La grand-mère de la fillette était présente à l’audience et a réitéré ces inquiétudes devant la CLCC, en l’absence de la mère de la fille. La famille s’inquiète de croiser à nouveau le père en Estrie ou en Montérégie et a demandé une restriction géographique, advenant une libération.
«S’il est libéré, la crainte de le revoir va nous hanter à nouveau», a déclaré la grand-mère en ouverture d’audience. Elle craint aussi que l’homme mette aussi la vie de son propre fils en danger, qui a été témoin des événements de 2019, mais dont le père n’a pas l’intention de reprendre la garde – pas selon son plaidoyer livré jeudi, du moins.
La grand-mère a déploré que la liberté conditionnelle totale enverrait un mauvais message aux Québécois; «qu’un enfant, ce n’est pas important».
«Tu fais un an, t’es libre. Il n’y a pas de grosse conséquence. […] Il faut que le Québec au complet comprenne qu’un enfant, c’est: ‘’Touche pas’’», a-t-elle martelé.
Au printemps dernier, le grand-mère et la mère de la fillette indiquaient à Noovo Info qu’elles allaient déposer une poursuite civile contre la Direction de la protection de la jeunesse (DPJ) dans ce dossier, par l’entremise de leur avocate, Me Valérie Assouline.
En répondant aux questions de la CLCC, le père a convenu qu’il n’avait pas été un bon père et que rien ne pouvait justifier de séquestrer sa fille, mais a cité les difficultés avec la DPJ et les longs délais d’attente pour des services de soins en santé mentale parmi les facteurs qui ont pu mener à ses gestes.
Sans jeter le blâme sur la DPJ, l’homme a compris qu’il aurait dû trouver une meilleure façon de demander de l’aide. «Je ne savais pas comment», a-t-il dit. «Je savais pas comment demander de l’aide pour moi», a-t-il répété, et c’est ce sur quoi il travaille actuellement dans le cadre de son incarcération.
En outre, il a plaidé que sa défunte fille «avait quand même ses difficultés».
«Je ne peux pas la blâmer pour ça, mais c’est sûr que ça joue dans le contexte. Quand tu dors deux, trois heures par nuit», on en vient à ne plus réfléchir clairement, a-t-il souligné.
«Mais monsieur, on n’attache pas quelqu’un…», a rétorqué la commissaire Beaubien en coupant le plaidoyer du père de la défunte fillette. Elle mettait ainsi en lumière auprès de l’homme que de nombreux parents vivent des difficultés avec leurs enfants à travers le Québec, sans en venir à les séquestrer.

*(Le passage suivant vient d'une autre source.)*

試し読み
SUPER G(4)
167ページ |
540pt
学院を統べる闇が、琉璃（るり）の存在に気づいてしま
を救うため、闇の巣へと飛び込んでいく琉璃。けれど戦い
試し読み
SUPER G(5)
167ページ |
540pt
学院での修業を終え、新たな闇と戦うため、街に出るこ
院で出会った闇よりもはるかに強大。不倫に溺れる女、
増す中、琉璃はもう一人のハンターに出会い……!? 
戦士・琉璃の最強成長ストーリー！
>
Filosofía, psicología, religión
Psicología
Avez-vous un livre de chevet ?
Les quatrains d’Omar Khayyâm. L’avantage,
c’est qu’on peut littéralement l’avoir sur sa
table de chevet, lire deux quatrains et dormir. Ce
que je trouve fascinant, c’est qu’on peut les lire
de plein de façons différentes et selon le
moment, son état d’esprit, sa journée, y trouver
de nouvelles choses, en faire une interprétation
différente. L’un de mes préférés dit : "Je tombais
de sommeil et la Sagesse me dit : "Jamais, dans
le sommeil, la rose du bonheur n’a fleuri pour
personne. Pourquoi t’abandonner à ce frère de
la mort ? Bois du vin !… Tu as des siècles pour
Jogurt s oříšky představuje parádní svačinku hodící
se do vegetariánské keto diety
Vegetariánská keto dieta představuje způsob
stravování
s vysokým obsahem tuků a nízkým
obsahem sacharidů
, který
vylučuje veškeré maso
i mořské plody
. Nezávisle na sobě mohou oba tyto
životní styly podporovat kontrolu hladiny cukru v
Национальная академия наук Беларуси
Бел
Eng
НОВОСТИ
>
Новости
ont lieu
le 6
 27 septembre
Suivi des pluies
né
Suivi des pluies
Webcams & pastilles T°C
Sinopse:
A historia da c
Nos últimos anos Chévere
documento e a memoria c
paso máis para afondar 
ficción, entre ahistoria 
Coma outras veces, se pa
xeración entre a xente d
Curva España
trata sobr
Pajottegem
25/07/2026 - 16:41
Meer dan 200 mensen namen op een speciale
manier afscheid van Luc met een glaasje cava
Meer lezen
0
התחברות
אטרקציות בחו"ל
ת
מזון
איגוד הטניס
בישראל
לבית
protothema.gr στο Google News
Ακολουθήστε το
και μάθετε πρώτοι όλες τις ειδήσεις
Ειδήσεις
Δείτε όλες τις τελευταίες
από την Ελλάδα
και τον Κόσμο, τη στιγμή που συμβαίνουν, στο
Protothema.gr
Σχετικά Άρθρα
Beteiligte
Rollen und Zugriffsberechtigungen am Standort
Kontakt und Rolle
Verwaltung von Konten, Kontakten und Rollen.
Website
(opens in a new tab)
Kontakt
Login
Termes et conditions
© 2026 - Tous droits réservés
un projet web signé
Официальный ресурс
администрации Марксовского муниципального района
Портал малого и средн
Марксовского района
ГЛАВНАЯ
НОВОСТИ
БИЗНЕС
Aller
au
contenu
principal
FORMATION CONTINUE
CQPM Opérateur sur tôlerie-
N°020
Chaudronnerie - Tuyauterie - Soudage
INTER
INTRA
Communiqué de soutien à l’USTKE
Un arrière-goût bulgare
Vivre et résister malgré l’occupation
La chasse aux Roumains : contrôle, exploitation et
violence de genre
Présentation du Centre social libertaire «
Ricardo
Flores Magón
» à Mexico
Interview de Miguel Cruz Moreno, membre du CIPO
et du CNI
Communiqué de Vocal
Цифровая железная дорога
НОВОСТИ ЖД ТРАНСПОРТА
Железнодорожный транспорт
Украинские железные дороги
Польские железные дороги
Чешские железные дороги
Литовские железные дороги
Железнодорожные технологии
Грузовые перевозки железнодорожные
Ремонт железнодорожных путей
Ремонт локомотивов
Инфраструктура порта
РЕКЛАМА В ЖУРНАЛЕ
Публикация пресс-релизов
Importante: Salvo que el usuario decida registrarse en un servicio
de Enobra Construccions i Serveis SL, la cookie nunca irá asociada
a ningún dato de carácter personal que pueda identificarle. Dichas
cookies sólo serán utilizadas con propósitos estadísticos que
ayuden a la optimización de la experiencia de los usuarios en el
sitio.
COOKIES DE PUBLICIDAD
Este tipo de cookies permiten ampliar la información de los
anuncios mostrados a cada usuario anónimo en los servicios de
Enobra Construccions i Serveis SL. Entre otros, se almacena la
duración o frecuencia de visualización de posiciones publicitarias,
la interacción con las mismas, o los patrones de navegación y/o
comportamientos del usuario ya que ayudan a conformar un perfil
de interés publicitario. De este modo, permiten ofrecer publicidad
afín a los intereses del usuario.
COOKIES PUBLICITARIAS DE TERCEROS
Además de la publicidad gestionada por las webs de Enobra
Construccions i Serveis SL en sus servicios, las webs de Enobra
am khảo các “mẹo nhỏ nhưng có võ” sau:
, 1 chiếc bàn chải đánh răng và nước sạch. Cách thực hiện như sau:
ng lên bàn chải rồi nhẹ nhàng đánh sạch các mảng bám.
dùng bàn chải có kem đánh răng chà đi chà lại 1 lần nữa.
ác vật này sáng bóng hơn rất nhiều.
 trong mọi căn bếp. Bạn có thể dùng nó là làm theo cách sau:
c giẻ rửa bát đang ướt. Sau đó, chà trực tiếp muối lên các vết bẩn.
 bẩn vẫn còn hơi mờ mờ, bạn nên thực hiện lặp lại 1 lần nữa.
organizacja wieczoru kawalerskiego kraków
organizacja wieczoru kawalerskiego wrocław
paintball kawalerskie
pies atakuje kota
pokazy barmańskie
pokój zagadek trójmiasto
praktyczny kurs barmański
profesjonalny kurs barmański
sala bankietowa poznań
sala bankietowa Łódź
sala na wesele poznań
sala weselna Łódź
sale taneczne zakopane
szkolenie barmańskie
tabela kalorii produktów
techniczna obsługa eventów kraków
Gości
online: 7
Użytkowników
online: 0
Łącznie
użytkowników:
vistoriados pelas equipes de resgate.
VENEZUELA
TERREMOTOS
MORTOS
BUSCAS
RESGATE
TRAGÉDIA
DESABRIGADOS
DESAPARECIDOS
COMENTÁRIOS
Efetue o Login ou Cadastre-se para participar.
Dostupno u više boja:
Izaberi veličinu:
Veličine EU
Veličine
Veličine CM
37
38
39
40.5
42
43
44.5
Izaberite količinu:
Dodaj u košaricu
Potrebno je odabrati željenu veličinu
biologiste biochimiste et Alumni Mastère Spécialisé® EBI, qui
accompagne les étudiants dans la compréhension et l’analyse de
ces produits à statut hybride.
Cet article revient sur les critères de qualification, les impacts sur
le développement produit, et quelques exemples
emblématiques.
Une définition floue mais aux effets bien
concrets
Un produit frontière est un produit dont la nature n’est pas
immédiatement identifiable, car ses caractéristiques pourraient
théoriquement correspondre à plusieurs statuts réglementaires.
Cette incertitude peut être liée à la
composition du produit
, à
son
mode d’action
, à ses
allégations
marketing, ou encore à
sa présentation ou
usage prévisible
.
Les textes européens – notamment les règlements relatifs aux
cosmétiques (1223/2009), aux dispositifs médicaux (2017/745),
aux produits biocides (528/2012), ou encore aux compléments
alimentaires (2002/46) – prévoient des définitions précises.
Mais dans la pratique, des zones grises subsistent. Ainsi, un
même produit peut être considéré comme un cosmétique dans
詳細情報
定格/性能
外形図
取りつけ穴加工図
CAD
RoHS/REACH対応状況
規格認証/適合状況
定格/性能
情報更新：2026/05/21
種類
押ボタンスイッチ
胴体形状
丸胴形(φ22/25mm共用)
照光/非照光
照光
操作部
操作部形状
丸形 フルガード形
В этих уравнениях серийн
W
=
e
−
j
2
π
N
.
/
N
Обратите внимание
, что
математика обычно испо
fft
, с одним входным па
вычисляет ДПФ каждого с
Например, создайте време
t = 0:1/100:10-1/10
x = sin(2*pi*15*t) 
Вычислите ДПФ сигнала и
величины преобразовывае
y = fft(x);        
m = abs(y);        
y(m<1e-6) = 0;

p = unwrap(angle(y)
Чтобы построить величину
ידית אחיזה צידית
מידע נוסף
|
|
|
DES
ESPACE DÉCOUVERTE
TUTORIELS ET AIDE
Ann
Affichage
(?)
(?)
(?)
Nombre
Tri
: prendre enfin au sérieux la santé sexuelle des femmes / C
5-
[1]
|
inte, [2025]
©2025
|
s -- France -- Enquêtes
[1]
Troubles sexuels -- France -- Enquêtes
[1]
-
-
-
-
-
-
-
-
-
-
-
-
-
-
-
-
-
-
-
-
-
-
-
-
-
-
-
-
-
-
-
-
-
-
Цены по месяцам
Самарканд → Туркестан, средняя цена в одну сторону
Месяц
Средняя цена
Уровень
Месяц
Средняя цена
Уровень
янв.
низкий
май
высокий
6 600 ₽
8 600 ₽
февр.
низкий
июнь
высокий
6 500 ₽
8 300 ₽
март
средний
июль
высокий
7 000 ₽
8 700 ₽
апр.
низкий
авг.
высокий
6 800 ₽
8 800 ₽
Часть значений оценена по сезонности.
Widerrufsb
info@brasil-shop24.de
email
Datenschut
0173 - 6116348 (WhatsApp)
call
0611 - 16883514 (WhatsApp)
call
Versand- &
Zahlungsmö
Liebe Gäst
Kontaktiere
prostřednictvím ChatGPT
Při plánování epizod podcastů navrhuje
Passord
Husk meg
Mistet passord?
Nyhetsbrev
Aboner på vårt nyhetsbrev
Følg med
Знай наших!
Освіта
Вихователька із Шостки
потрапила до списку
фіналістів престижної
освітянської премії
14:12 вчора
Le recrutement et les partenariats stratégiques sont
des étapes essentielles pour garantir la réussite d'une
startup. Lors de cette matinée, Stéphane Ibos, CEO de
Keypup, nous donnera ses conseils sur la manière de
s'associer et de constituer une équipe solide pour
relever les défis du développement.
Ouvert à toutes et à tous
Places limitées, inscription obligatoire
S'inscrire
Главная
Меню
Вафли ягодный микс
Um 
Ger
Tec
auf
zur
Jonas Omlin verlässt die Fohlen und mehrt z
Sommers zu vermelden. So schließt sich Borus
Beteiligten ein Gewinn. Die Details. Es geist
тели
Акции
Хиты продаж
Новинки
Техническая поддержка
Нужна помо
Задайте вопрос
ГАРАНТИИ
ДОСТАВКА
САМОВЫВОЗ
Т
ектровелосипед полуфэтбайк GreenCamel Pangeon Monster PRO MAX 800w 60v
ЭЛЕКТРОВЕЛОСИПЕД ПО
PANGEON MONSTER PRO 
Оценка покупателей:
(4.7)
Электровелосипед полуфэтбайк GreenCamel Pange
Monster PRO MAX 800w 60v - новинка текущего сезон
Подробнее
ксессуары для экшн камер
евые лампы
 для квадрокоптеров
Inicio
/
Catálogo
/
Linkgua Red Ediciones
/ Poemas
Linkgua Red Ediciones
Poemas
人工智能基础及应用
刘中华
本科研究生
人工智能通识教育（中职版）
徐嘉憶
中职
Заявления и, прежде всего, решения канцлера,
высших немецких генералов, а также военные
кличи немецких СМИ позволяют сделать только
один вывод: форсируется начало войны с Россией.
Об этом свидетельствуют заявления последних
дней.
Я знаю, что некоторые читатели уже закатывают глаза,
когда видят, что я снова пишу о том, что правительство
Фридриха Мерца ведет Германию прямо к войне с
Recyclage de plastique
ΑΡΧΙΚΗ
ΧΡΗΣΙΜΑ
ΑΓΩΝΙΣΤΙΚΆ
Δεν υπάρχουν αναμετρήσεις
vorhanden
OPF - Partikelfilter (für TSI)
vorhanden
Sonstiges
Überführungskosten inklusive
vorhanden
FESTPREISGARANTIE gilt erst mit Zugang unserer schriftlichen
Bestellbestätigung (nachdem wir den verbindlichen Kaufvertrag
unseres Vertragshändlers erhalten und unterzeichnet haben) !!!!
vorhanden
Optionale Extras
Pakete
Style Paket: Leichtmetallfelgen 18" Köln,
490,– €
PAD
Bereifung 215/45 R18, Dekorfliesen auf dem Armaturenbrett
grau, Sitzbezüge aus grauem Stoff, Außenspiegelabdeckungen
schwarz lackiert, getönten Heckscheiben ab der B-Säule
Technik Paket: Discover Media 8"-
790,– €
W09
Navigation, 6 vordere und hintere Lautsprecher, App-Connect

La belle-mère, elle, reconnue coupable de séquestration et de meurtre non prémédité de la fillette, a écopé d’une peine de prison à vie sans possibilité de libération conditionnelle avant 13 ans.
Le père a reconnu la dépendance affective qu’il avait envers cette femme, notamment parce qu’il se sentait «redevable d’elle». Elle l’a aidé à devenir abstinent et à récupérer la garde de ses enfants. «Je n’y serais pas arrivé sans soutien à l’époque», a-t-il dit.
Il s’agit là d’un élément-clé de sa réinsertion sociale, puisque les services correctionnels ont vu une sorte de «pattern» toxique dans les relations amoureuses de l’homme, qui affiche «de faibles capacités parentales, une fragilité au rejet et à l’abandon, notamment en contexte conjugal», et des «déficits dans l’expression de ses émotions», tel que noté par Service correctionnel Canada.
Parmi, les conditions de libération, le père devrait notamment signaler immédiatement à son surveillant toute liaison avec une femme.